Compton Bankruptcy? CA City Announces That It Will Run Out Of Funds By Sept. 1

Compton, Calif. could be the fourth city in the Golden State to seek bankruptcy protection.

At a city council meeting Tuesday, officials announced that Compton is set to run out of funds by Sept. 1. Compton, which has only 93,000 residents, faces a deficit of $43 million after having depleted a $22 million reserve, reports Reuters.

"I have $3 million in the bank and $5 million in warrants due in the next 10 to 12 days," said city treasurer Doug Sanders during the live-streamed city council meeting. "By then, the council will have a decision to make: don't pay the bonds, default on them, or have a serious talk about bankruptcy."

Standard & Poor's put Compton's revenue bonds on a negative credit watch last Friday, citing concern over allegations of "abuse of public moneys" and fraud, reports the Los Angeles Times.

S&P also warned that unless they receive independently audited financial information from Compton, the city's ratings -- already at BB, or "junk" status -- could be withdrawn or suspended.

Compton may not be able to meet S&P's demands in time.
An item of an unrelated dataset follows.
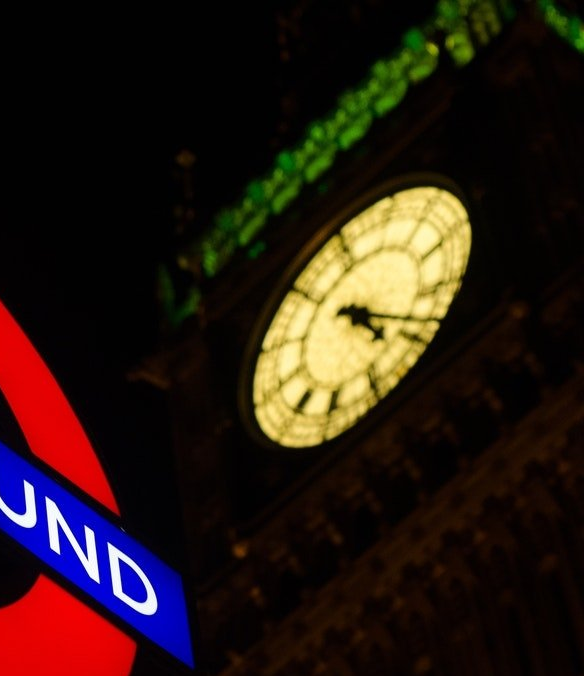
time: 4:18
The city's independent auditor, Mayer Hoffman McCann, recently declined to sign off on the city's financial statements and quit the account entirely, reports the Times. The firm stated that they couldn't get anyone at the mayor's office to cooperate with the audit inquiry.

The threat of bankruptcy has loomed over the Southern California city for more than a year now. In July 2011, the Compton City Council approved dozens of layoffs to keep their city financially solvent.

While it's unknown exactly why Compton faces such dire financial straits, the city has collected less property taxes due to rising home foreclosures, notes Reuters. Compton also has an unusually high unemployment rate of 18.8 percent. Nationwide, that figure is 8.2 percent.

California cities Stockton, Mammoth Lakes and San Bernardino have all declared their intention to file for bankruptcy protection this month.

The string of California bankruptcies is part of a larger trend of local and state governments facing budget woes. A recent report from budget experts found that local governments will likely face intense financial challenges in years to come if no one takes action.